## Records shown
^^^^^^^^^^^^^^^^

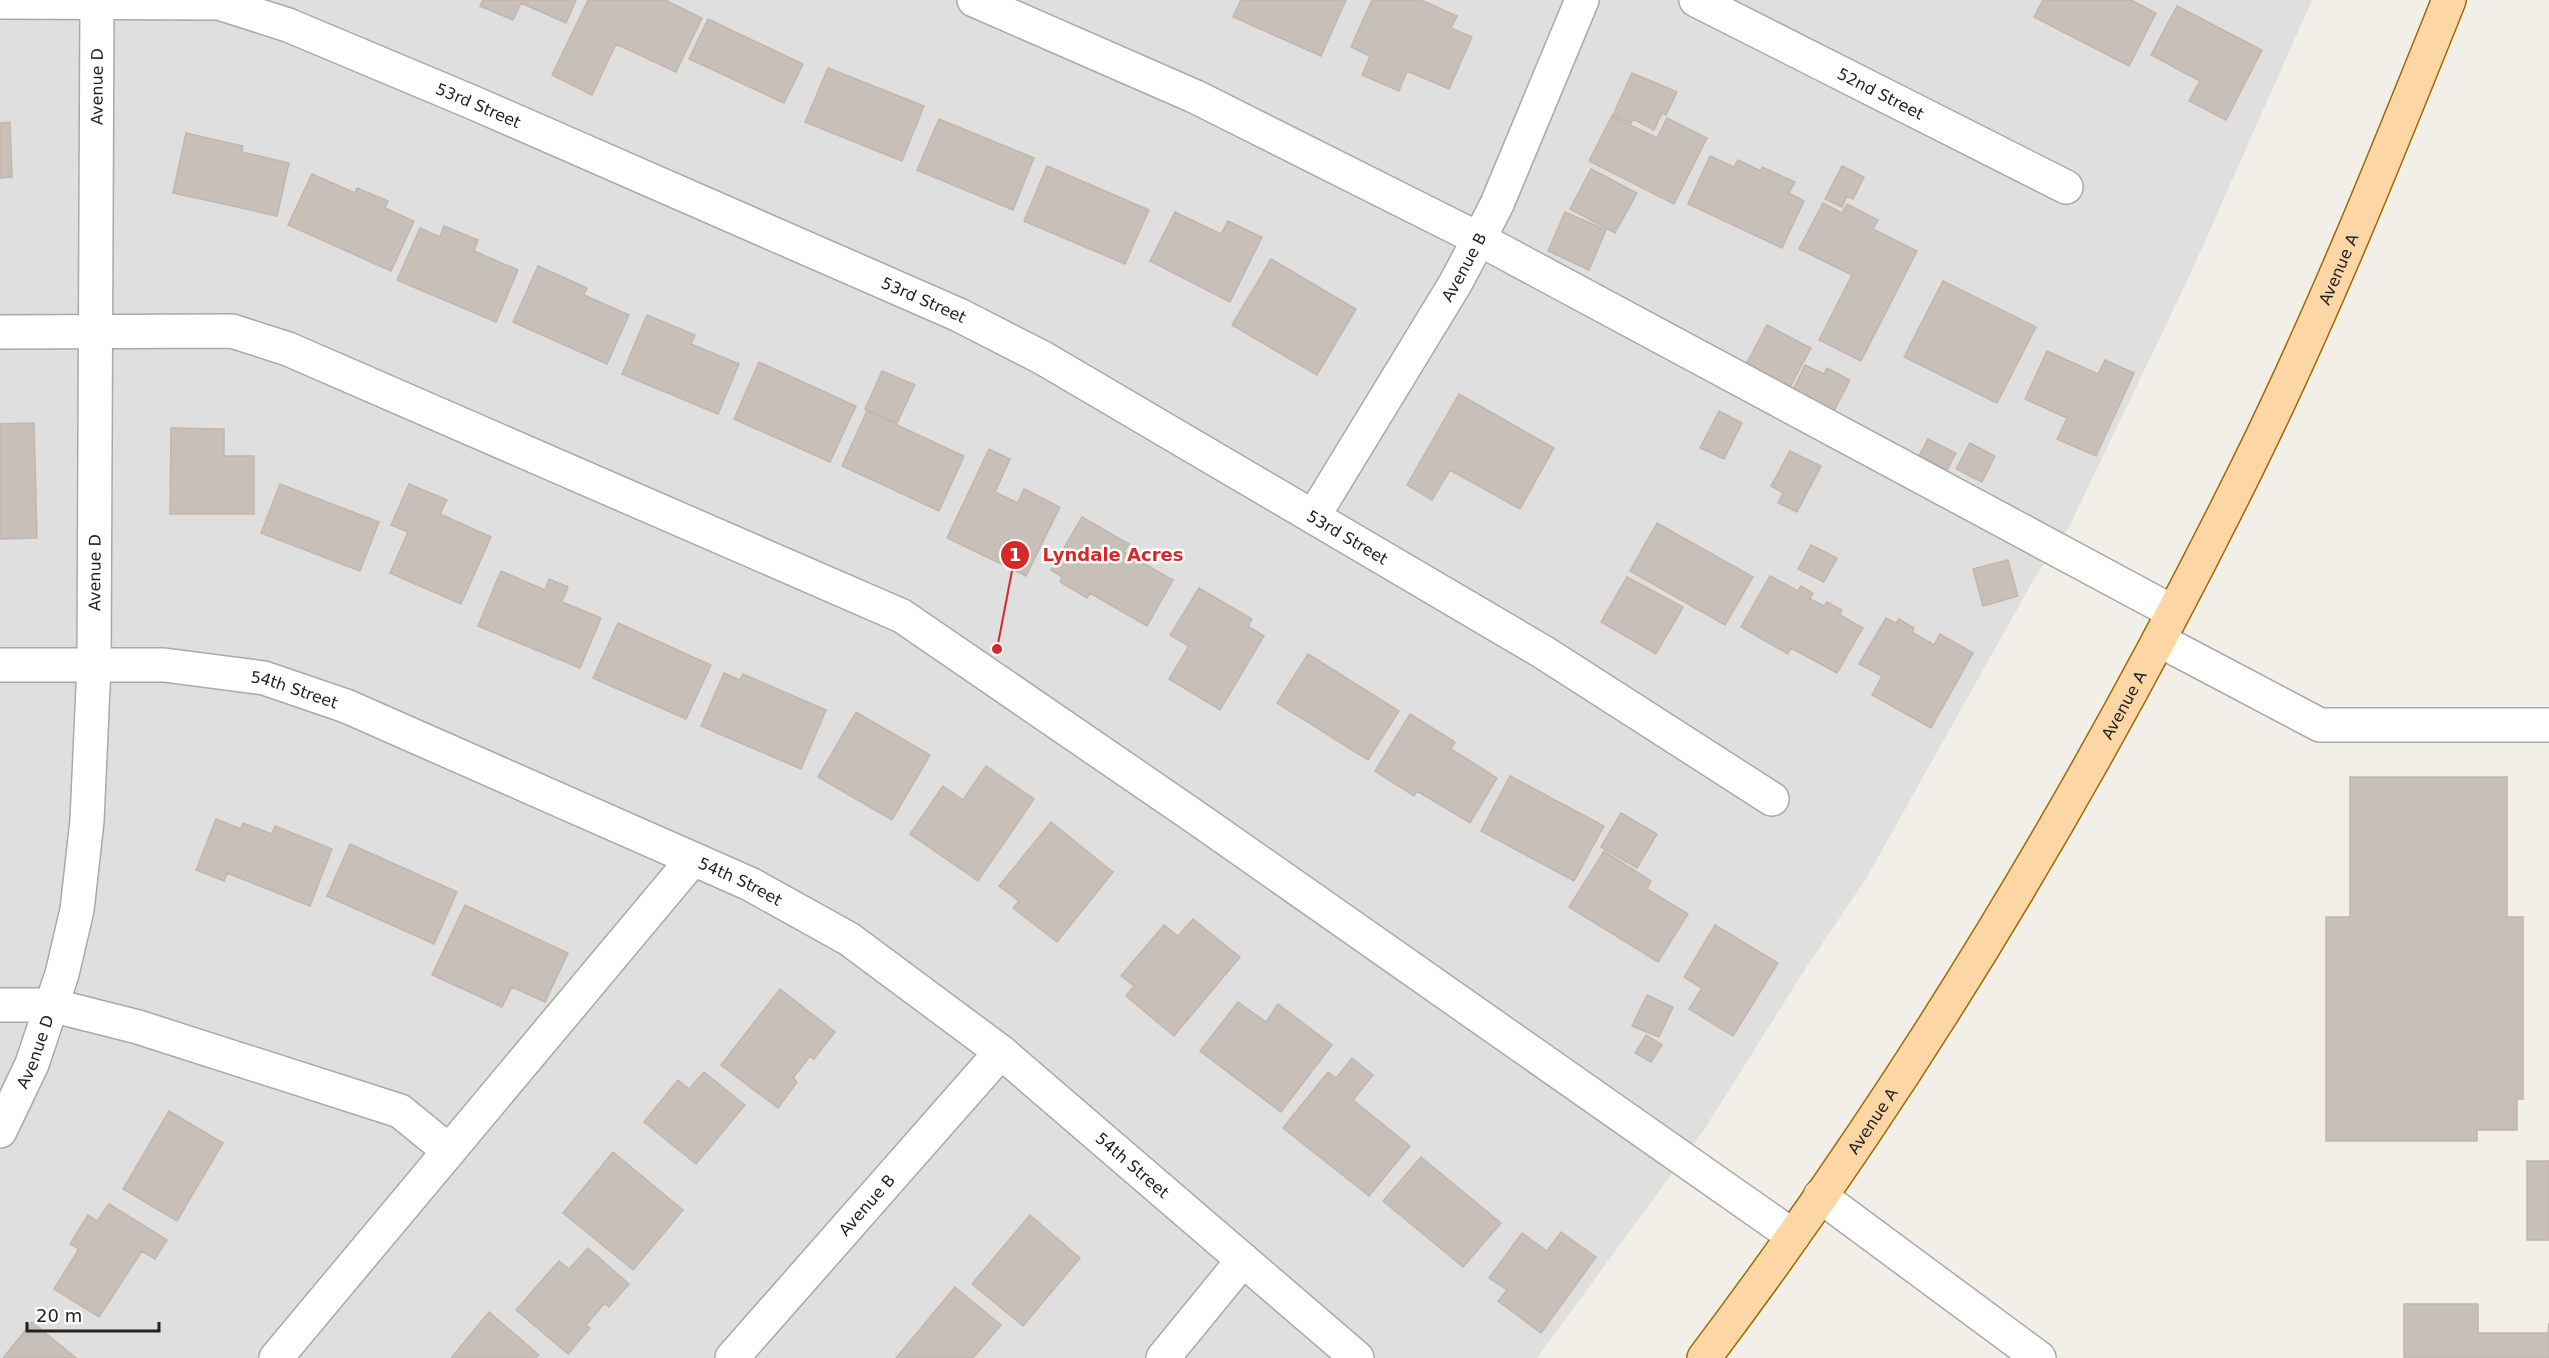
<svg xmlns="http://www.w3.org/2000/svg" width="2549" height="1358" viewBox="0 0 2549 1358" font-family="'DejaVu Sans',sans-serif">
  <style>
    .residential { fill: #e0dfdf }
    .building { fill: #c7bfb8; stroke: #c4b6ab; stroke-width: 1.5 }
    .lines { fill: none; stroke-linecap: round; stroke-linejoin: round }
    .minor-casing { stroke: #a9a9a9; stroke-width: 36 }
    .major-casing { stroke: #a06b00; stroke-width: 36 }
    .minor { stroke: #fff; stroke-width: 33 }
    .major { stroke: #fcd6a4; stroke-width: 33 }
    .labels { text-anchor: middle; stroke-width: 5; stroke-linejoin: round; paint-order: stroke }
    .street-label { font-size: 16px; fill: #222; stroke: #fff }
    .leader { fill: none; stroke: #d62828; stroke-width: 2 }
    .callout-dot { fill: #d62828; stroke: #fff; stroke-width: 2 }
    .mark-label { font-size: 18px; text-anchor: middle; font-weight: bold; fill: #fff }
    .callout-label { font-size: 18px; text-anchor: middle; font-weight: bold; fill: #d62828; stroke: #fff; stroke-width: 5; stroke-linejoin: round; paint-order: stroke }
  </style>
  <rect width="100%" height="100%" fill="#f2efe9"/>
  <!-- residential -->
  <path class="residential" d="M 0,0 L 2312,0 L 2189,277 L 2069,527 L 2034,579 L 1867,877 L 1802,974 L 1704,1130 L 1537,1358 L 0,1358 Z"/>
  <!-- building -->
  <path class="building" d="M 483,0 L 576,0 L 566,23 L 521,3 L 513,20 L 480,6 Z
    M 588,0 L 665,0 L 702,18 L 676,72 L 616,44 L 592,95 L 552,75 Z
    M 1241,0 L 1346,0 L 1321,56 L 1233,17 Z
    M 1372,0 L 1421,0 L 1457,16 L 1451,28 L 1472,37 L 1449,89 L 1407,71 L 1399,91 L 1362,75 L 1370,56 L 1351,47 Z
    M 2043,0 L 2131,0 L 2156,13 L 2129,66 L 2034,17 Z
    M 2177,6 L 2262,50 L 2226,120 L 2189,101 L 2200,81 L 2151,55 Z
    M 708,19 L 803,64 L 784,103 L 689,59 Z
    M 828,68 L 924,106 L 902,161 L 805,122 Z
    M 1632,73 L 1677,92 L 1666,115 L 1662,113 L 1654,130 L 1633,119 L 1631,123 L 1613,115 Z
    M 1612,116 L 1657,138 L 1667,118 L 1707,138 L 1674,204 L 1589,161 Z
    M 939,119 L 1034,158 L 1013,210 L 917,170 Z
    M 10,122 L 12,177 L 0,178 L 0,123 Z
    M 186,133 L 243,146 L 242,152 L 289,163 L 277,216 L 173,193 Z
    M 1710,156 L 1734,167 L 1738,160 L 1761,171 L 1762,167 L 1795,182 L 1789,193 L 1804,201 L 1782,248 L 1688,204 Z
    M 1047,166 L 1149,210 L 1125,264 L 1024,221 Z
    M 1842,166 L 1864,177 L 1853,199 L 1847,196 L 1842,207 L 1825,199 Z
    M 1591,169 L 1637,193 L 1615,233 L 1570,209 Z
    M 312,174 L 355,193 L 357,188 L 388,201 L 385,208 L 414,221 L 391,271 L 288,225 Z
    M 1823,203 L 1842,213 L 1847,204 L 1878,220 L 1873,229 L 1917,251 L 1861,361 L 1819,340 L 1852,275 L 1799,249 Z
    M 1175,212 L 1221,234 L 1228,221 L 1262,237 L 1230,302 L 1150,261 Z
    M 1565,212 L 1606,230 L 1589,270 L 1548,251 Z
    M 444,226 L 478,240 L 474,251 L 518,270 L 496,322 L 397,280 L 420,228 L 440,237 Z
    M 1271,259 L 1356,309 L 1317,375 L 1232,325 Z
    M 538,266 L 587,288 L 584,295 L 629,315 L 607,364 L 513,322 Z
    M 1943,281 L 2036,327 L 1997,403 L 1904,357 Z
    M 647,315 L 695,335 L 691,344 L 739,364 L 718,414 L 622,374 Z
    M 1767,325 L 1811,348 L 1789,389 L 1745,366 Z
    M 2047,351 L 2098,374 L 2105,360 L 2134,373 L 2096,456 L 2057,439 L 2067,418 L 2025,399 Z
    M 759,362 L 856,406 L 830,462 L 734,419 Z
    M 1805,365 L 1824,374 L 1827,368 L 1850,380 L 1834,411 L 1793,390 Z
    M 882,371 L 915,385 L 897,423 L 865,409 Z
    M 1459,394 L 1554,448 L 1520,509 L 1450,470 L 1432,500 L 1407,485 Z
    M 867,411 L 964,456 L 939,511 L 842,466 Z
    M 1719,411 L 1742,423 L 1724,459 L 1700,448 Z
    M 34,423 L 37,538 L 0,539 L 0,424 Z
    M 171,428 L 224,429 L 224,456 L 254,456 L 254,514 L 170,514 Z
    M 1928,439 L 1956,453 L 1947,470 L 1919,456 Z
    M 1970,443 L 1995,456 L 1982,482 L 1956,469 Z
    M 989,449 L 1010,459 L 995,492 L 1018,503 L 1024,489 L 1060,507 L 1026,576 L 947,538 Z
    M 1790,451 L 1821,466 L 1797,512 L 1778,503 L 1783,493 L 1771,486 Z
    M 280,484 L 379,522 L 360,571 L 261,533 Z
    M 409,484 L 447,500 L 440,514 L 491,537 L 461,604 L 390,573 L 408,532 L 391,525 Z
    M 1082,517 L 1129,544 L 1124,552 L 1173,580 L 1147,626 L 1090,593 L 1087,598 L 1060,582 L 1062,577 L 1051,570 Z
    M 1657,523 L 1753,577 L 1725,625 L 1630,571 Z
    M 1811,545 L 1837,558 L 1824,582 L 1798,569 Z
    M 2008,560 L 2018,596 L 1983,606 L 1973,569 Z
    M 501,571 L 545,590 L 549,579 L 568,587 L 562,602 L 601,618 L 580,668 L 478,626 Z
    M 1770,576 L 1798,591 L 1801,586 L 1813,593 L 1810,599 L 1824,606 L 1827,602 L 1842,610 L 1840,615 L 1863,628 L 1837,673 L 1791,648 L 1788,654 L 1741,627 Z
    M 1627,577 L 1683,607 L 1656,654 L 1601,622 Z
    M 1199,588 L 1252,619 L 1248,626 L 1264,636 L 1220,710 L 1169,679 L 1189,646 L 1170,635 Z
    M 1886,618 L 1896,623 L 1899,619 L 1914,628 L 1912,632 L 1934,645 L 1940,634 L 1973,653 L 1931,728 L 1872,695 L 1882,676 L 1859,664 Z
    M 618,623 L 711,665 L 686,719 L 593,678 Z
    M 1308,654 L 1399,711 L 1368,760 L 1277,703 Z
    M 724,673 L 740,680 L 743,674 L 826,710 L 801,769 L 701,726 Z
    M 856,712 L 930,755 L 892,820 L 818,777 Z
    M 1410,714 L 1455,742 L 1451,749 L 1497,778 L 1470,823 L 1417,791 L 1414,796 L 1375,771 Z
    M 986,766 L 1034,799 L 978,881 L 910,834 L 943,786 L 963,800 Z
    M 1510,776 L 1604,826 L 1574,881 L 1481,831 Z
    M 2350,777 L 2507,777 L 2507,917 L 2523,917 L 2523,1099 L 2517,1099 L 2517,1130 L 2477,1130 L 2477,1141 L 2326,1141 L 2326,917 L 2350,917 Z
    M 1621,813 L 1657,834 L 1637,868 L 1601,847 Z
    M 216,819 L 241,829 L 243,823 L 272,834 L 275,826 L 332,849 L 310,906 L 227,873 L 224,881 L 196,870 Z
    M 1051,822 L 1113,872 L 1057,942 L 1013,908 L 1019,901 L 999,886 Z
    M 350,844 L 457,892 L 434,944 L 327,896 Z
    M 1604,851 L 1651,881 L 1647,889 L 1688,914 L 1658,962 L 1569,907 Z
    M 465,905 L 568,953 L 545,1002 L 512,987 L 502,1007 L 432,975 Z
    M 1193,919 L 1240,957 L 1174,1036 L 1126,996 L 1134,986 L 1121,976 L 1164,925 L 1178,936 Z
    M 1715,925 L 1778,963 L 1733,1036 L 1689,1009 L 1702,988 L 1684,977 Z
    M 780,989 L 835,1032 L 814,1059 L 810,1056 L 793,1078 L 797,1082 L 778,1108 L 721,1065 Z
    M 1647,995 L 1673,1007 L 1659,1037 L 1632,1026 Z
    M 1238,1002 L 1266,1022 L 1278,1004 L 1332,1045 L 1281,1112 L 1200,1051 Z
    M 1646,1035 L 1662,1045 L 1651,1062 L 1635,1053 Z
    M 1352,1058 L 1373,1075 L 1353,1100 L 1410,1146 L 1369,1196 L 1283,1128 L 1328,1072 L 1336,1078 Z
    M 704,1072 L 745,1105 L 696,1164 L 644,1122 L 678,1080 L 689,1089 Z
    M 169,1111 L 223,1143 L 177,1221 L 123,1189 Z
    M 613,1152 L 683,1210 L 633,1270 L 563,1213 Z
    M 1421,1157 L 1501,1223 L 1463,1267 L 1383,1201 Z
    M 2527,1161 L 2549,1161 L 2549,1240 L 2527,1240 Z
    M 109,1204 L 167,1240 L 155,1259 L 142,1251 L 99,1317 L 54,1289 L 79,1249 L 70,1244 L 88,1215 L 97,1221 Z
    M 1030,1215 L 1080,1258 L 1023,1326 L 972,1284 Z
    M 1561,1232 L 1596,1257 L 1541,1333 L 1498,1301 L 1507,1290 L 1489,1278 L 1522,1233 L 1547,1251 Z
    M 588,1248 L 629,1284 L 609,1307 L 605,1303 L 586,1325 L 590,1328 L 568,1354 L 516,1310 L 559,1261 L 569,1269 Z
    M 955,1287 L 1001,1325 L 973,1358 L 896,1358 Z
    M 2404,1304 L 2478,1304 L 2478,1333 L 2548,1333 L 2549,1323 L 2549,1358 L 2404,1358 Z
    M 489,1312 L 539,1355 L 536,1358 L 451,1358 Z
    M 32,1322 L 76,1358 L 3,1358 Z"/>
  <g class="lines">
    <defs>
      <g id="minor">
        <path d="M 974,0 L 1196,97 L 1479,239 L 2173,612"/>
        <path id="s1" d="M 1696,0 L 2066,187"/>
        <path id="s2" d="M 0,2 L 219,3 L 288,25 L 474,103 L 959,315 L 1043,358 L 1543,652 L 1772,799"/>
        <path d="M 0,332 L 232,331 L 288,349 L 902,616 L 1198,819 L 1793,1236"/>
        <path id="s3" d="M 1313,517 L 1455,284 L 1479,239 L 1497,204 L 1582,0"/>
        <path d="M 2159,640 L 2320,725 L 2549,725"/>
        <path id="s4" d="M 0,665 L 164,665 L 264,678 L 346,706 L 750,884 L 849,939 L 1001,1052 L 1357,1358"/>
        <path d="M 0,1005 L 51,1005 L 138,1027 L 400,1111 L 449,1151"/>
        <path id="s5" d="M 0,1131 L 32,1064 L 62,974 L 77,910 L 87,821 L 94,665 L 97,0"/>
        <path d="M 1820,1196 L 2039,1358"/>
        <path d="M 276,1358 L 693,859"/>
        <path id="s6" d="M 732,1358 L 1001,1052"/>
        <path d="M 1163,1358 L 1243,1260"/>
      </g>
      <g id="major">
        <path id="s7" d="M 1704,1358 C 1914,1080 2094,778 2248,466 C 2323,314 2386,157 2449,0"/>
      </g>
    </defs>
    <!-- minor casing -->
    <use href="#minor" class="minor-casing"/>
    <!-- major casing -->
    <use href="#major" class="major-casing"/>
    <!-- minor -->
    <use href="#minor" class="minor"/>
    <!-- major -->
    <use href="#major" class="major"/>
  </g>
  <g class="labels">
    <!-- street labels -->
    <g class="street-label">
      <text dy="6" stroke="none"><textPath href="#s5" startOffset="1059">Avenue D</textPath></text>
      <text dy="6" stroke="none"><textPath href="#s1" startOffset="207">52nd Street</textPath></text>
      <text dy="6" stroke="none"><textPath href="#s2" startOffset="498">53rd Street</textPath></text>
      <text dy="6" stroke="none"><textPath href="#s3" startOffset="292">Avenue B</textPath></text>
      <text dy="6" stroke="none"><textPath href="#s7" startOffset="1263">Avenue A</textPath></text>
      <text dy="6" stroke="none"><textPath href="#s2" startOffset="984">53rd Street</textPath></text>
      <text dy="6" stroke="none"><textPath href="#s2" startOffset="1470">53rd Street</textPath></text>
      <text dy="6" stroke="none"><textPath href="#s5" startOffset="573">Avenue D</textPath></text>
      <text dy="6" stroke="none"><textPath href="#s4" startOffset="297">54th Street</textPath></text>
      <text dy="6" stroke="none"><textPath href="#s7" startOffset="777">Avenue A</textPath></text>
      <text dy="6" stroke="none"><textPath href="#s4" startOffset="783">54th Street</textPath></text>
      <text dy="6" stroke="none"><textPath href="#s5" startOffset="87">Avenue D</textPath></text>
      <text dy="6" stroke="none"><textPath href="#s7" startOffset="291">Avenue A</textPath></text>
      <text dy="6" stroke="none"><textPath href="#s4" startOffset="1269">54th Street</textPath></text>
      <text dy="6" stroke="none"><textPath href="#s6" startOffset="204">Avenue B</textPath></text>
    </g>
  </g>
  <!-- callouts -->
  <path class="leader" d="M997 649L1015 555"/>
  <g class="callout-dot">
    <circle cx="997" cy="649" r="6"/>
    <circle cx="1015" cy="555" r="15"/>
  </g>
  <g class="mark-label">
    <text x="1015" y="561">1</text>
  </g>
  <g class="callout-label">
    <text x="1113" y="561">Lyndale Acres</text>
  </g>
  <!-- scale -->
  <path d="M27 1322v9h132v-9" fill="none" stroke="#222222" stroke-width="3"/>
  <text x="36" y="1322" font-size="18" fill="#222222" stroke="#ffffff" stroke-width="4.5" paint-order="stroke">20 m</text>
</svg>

^^^^^^^^^^^^^^^^

## Problem requirements
Copy every line in the entries above that has the string "lines" in it.

## Exercise solution
    .lines { fill: none; stroke-linecap: round; stroke-linejoin: round }
  <g class="lines">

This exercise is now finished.